* **Your objective**
Rewrite the lines from the very first one through the line containing "offers a 5-day ISO 9001 Lead Auditor course", changing "Noun" to "Substantive" each time it appears and leaving everything else as it is. Give only those lines.

BEGIN Information

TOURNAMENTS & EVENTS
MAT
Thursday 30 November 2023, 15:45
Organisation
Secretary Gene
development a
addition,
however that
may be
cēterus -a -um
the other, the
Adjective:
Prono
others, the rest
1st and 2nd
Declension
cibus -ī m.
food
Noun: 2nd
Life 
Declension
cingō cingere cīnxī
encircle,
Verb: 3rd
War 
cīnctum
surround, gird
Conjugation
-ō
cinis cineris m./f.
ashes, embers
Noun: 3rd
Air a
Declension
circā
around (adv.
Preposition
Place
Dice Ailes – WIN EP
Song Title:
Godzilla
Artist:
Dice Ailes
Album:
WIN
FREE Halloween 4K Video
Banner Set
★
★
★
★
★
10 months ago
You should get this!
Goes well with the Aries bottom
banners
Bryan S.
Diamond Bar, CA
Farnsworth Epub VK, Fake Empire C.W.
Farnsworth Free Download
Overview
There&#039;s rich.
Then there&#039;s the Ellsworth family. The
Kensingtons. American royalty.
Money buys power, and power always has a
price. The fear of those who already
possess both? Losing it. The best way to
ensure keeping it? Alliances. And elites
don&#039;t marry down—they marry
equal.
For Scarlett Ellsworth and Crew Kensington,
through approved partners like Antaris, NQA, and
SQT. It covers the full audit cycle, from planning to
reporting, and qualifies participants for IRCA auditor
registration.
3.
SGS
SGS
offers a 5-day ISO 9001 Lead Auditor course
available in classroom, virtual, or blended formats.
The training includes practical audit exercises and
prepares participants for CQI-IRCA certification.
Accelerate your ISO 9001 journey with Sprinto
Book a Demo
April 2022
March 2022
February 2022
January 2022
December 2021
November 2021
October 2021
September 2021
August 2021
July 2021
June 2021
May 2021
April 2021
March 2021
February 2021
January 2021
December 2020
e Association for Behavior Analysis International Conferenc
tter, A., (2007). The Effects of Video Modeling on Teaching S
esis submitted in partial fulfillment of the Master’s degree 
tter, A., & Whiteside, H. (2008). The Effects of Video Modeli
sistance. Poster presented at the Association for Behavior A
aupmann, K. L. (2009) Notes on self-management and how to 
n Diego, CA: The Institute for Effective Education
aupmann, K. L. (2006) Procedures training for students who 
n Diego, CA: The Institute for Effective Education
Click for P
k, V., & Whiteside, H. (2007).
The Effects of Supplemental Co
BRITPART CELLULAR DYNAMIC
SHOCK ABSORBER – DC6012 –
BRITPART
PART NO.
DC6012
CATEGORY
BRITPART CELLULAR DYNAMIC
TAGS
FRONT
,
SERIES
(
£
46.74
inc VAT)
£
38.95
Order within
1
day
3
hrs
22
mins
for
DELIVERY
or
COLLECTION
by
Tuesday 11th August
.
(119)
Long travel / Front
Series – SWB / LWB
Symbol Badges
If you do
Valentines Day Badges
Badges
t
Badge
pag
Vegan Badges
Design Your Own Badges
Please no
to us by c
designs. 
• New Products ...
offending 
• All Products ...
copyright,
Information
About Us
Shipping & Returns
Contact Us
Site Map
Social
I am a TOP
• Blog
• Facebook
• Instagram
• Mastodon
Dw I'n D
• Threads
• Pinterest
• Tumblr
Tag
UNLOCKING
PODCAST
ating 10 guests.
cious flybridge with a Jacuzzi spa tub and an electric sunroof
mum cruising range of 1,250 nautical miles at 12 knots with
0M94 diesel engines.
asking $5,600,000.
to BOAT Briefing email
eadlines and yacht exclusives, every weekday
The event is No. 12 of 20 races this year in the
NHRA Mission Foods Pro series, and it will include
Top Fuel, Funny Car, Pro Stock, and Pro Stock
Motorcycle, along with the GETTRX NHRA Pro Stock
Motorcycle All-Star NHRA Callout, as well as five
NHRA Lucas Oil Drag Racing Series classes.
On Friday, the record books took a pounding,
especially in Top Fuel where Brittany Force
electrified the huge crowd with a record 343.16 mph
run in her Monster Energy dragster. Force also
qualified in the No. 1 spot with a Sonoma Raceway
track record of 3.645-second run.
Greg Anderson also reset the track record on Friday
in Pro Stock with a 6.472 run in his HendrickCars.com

END Information

* **Task answer**
TOURNAMENTS & EVENTS
MAT
Thursday 30 November 2023, 15:45
Organisation
Secretary Gene
development a
addition,
however that
may be
cēterus -a -um
the other, the
Adjective:
Prono
others, the rest
1st and 2nd
Declension
cibus -ī m.
food
Substantive: 2nd
Life 
Declension
cingō cingere cīnxī
encircle,
Verb: 3rd
War 
cīnctum
surround, gird
Conjugation
-ō
cinis cineris m./f.
ashes, embers
Substantive: 3rd
Air a
Declension
circā
around (adv.
Preposition
Place
Dice Ailes – WIN EP
Song Title:
Godzilla
Artist:
Dice Ailes
Album:
WIN
FREE Halloween 4K Video
Banner Set
★
★
★
★
★
10 months ago
You should get this!
Goes well with the Aries bottom
banners
Bryan S.
Diamond Bar, CA
Farnsworth Epub VK, Fake Empire C.W.
Farnsworth Free Download
Overview
There&#039;s rich.
Then there&#039;s the Ellsworth family. The
Kensingtons. American royalty.
Money buys power, and power always has a
price. The fear of those who already
possess both? Losing it. The best way to
ensure keeping it? Alliances. And elites
don&#039;t marry down—they marry
equal.
For Scarlett Ellsworth and Crew Kensington,
through approved partners like Antaris, NQA, and
SQT. It covers the full audit cycle, from planning to
reporting, and qualifies participants for IRCA auditor
registration.
3.
SGS
SGS
offers a 5-day ISO 9001 Lead Auditor course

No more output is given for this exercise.